[Asia Economy Reporter Kim Hyo-jin] Under the ultra-low interest rate policy, fixed deposit interest rates in the 0% range are becoming entrenched. As a result, fixed deposits at commercial banks are rapidly withdrawing like an ebb tide, and funds without a proper destination are increasingly drifting into 'waiting places,' intensifying the flow of idle funds in the market.
According to the 'Interest Rate and Fee Comparison Disclosure' program by the Korea Federation of Banks on the 12th, among 17 major fixed deposit products from the five major commercial banks?KB Kookmin, Shinhan, Hana, Woori, and NH Nonghyup?only four products offer interest rates exceeding 1% (based on 12 months) even at the highest preferential rate.
Right after the Bank of Korea implemented an additional cut to the base interest rate at the end of May, only one or two products had interest rates below 1% by the same standard. The 1% threshold, which had been barely maintained, has completely collapsed over the past month and a half. Some products now offer a highest preferential rate as low as 0.60%. The highest rate available is 1.30%.
The fixed deposit balance of the five major banks at the end of last month was 633.0914 trillion KRW, a decrease of 10.6785 trillion KRW compared to the end of the previous month. This marks the third consecutive month of decline since reaching 652.3277 trillion KRW at the end of March. The month-to-month decrease has been growing significantly, with 2.7079 trillion KRW in April and 5.8499 trillion KRW in May.
The demand deposit balance of the five major banks at the end of last month was recorded at 566.316 trillion KRW, an increase of 24.3628 trillion KRW compared to the previous month. Demand deposits temporarily decreased by 1.3649 trillion KRW in April but have increased for two consecutive months since rising by 2.7259 trillion KRW in May.
Demand deposits include checking accounts and money market deposit accounts (MMDA), which allow funds to be withdrawn at any time.

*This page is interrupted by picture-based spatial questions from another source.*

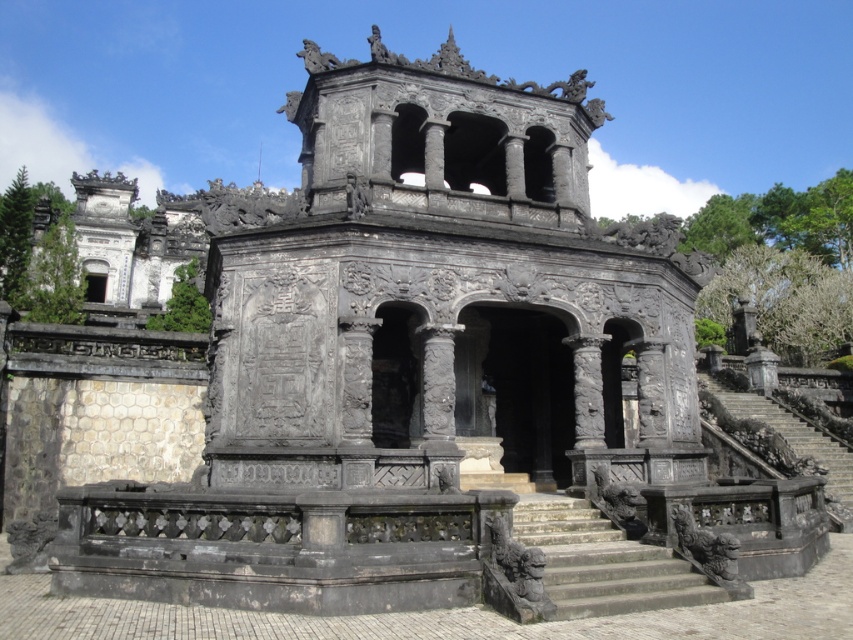
Question: Which point is farther to the camera?

Choices:
 (A) (788, 428)
 (B) (567, 522)

Answer: (A)

Question: Which of the following is the closest to the observer?

Choices:
 (A) stone stairs at center
 (B) dark gray stone stairs at lower right

Answer: (A)

Question: Does stone stairs at center appear over dark gray stone stairs at lower right?

Choices:
 (A) no
 (B) yes

Answer: (B)

Question: Does stone stairs at center have a smaller size compared to dark gray stone stairs at lower right?

Choices:
 (A) no
 (B) yes

Answer: (B)

Question: Which of the following is the farthest from the observer?

Choices:
 (A) (769, 429)
 (B) (584, 588)

Answer: (A)

Question: Does stone stairs at center appear under dark gray stone stairs at lower right?

Choices:
 (A) no
 (B) yes

Answer: (A)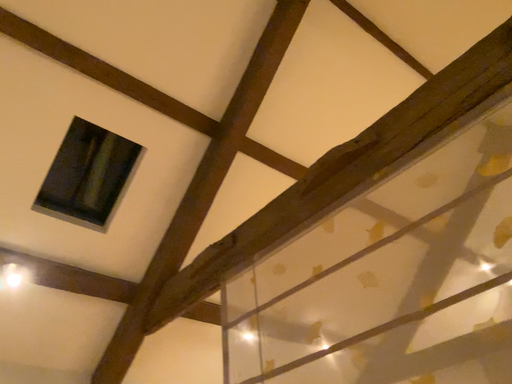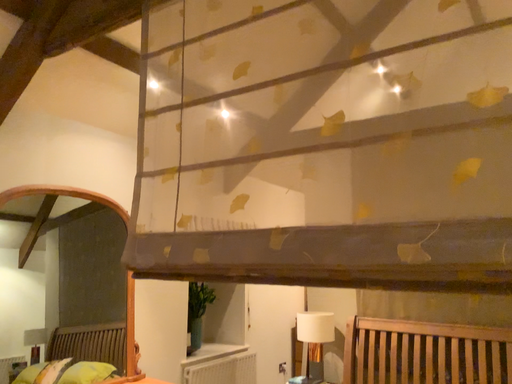
Question: How did the camera likely rotate when shooting the video?

Choices:
 (A) rotated left
 (B) rotated right

Answer: (B)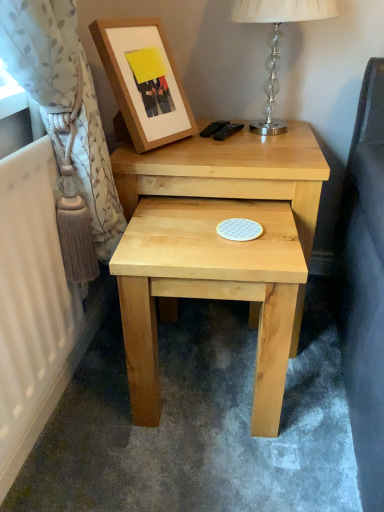
Where is `empty space that is ontop of natural wood nightstand at center`? empty space that is ontop of natural wood nightstand at center is located at coordinates (237, 141).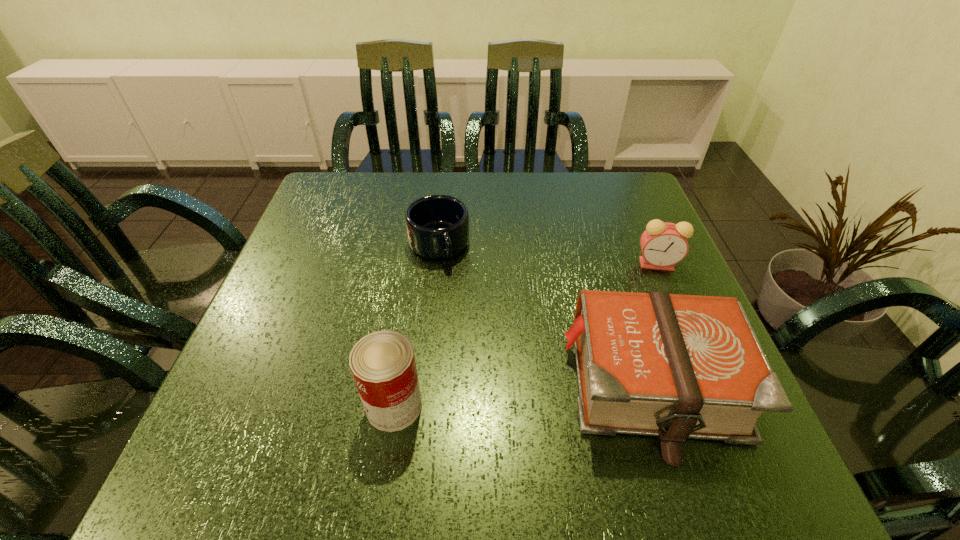
The width and height of the screenshot is (960, 540). What are the coordinates of `vacant space on the desktop that is between the can and the Bible and is positioned on the face of the alarm clock` in the screenshot? It's located at (489, 399).

The image size is (960, 540). I want to click on vacant space on the desktop that is between the tallest object and the Bible and is positioned with the handle on the side of the shortest object, so click(x=504, y=397).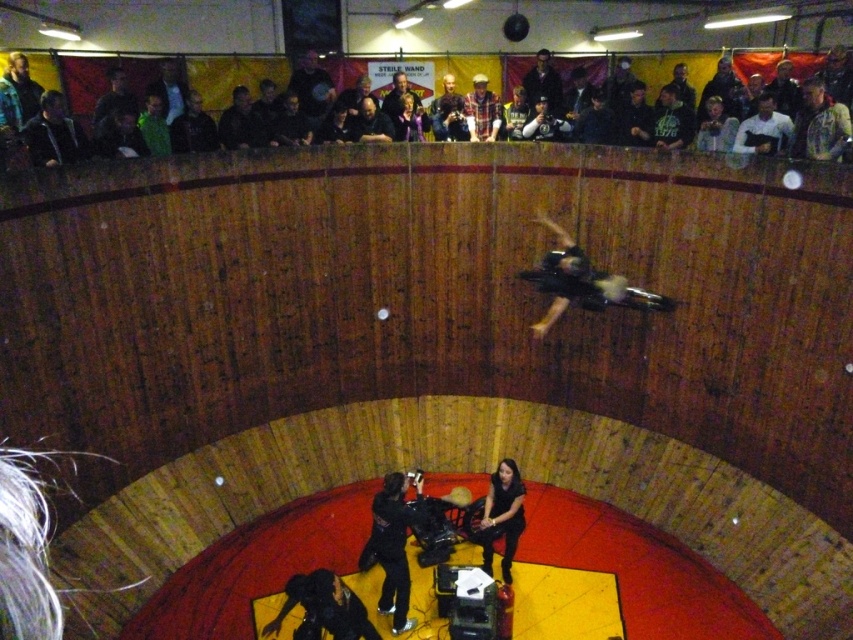
You are a photographer at the circus performance. You need to take a photo of the dark green jersey at upper center. The arena has a circular wooden stage with a red floor. Where should you position yourself to ensure the point at coordinates point (671, 120) is centered in your shot?

The point (671, 120) is on the dark green jersey at upper center, so you should position yourself directly opposite the upper center area of the arena to center the point in your shot.

You are a stagehand in the circus arena. You need to move a 12 inch long ladder from the dark blue jacket at upper center to the dark gray hoodie at upper left. Is there enough space for the ladder to fit between them without bending it?

The distance between the dark blue jacket at upper center and dark gray hoodie at upper left is 13.95 inches, which is longer than the 12 inch ladder. Therefore, the ladder can fit straight between them without bending.

You are a stagehand in the circus arena. You need to place a new prop that must be exactly 0.5 units away from the black matte skateboard at center along the x and y axes. Where should you place it?

The black matte skateboard at center is located at coordinates [581,282]. To place the new prop exactly 0.5 units away along both the x and y axes, you would position it at either [852,602] or 0.442 plus or minus 0.5 in both directions. However, since coordinates typically range from 0 to 1, the valid position within the arena would be at [852,602] or 0.442 minus 0.5 in either axis. But since coordinates can not exceed 1, the valid position would be at [852,602] or 0.442 minus 0.5 in either axis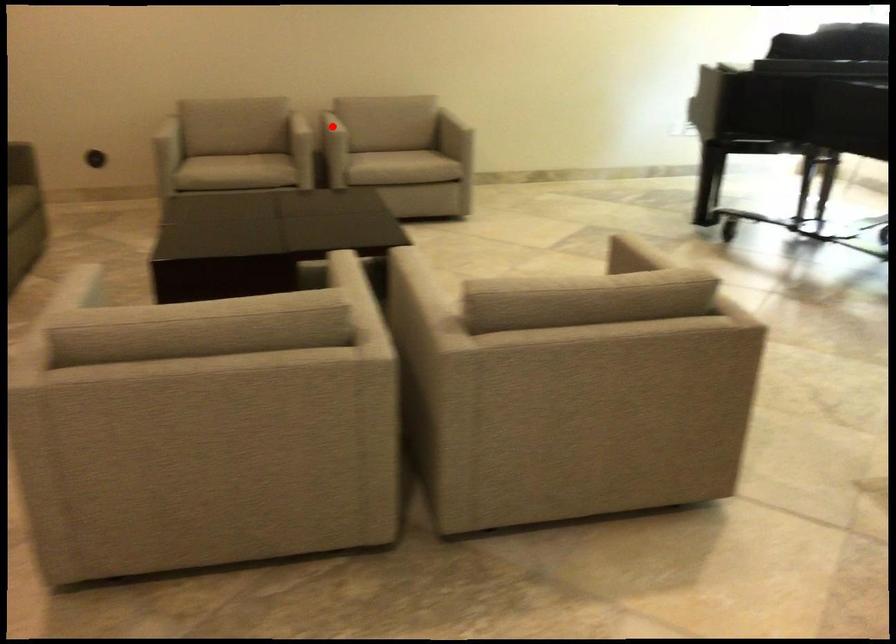
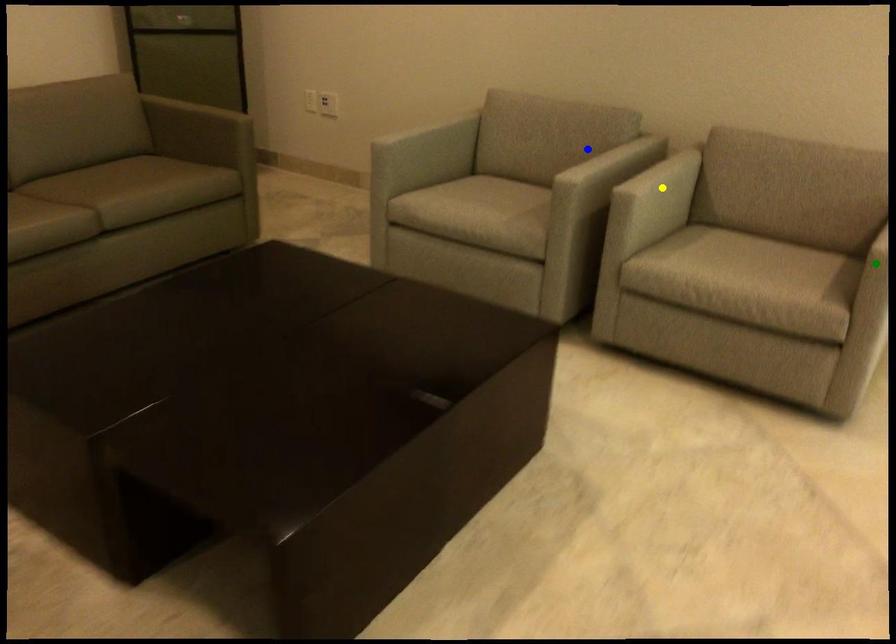
Question: I am providing you with two images of the same scene from different viewpoints. A red point is marked on the first image. You are given multiple points on the second image. Which mark in image 2 goes with the point in image 1?

Choices:
 (A) blue point
 (B) yellow point
 (C) green point

Answer: (B)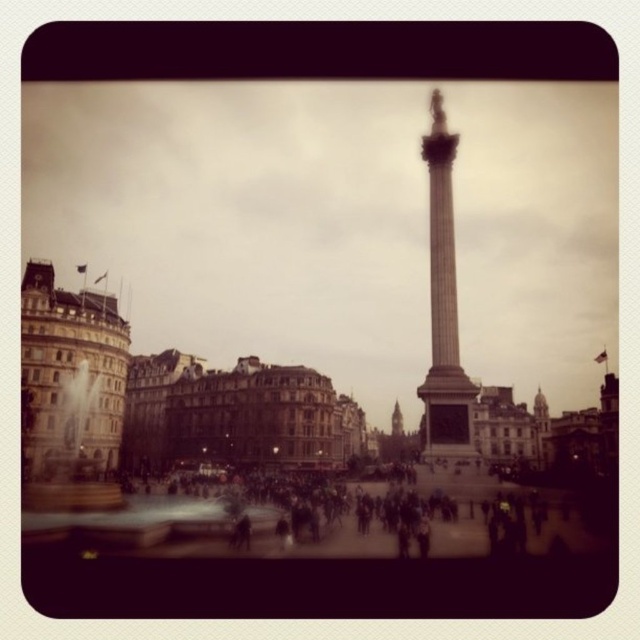
You are a photographer standing at the edge of Trafalgar Square. You want to capture a clear shot of the smooth stone column at center without any obstructions from the dark clothing crowd at center. Based on their relative heights, is it possible to frame the shot so the column remains fully visible?

The dark clothing crowd at center is shorter than the smooth stone column at center, so yes, it is possible to frame the shot so the column remains fully visible as the crowd won

You are a photographer planning to capture a wide shot of the historical monument in Trafalgar Square. You notice the dark clothing crowd at center and the stone clock tower at center. Which of these two objects occupies more horizontal space in your photo?

The dark clothing crowd at center occupies more horizontal space in the photo than the stone clock tower at center because its width surpasses that of the stone clock tower at center.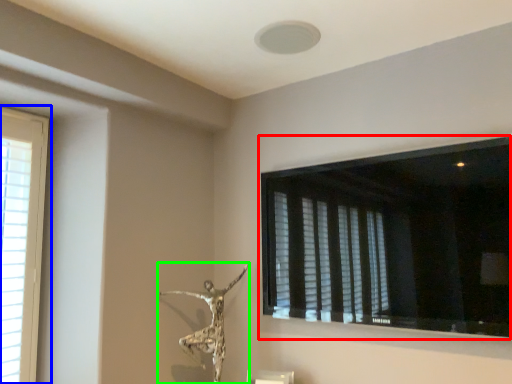
Question: Considering the real-world distances, which object is farthest from window (highlighted by a red box)? window (highlighted by a blue box) or sculpture (highlighted by a green box)?

Choices:
 (A) window
 (B) sculpture

Answer: (A)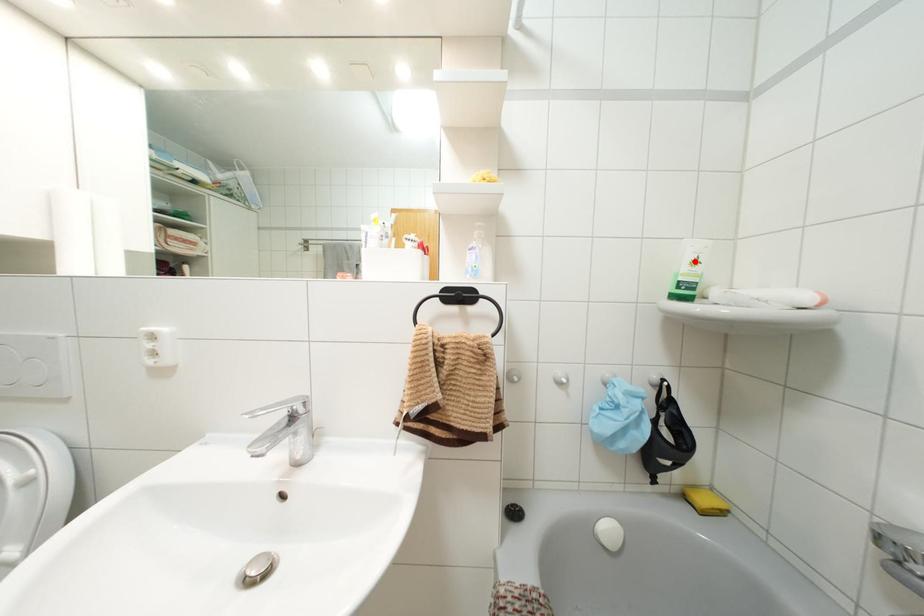
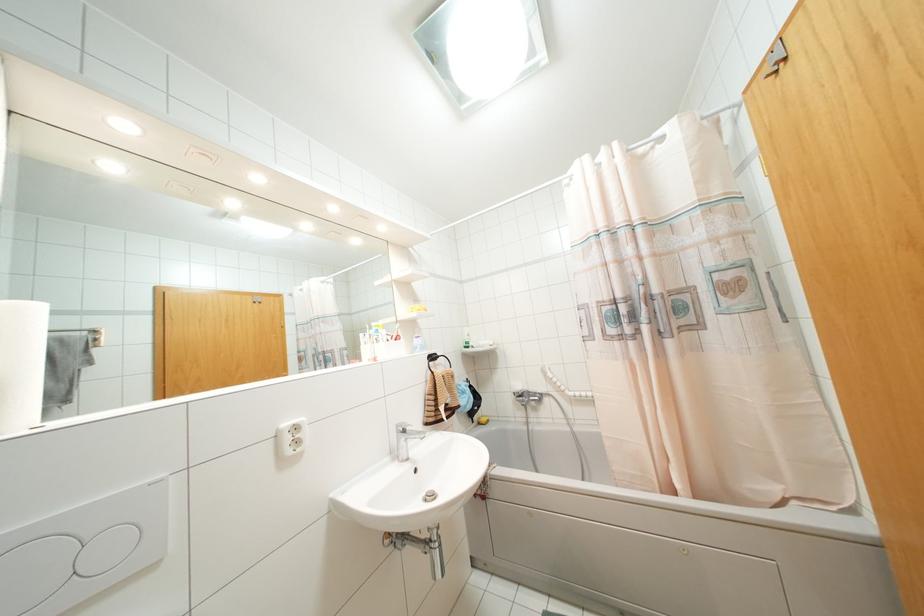
Locate, in the second image, the point that corresponds to the highlighted location in the first image.

(468, 334)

While they offer the advantage of flexible deposits and withdrawals, they typically yield almost no interest, indicating that funds without a decided investment destination temporarily pass through these accounts.
A financial industry official explained, "It means that as it becomes difficult to expect interest income from deposits and the financial investment market shrinks due to various fund accidents, there are more funds hesitating and wandering."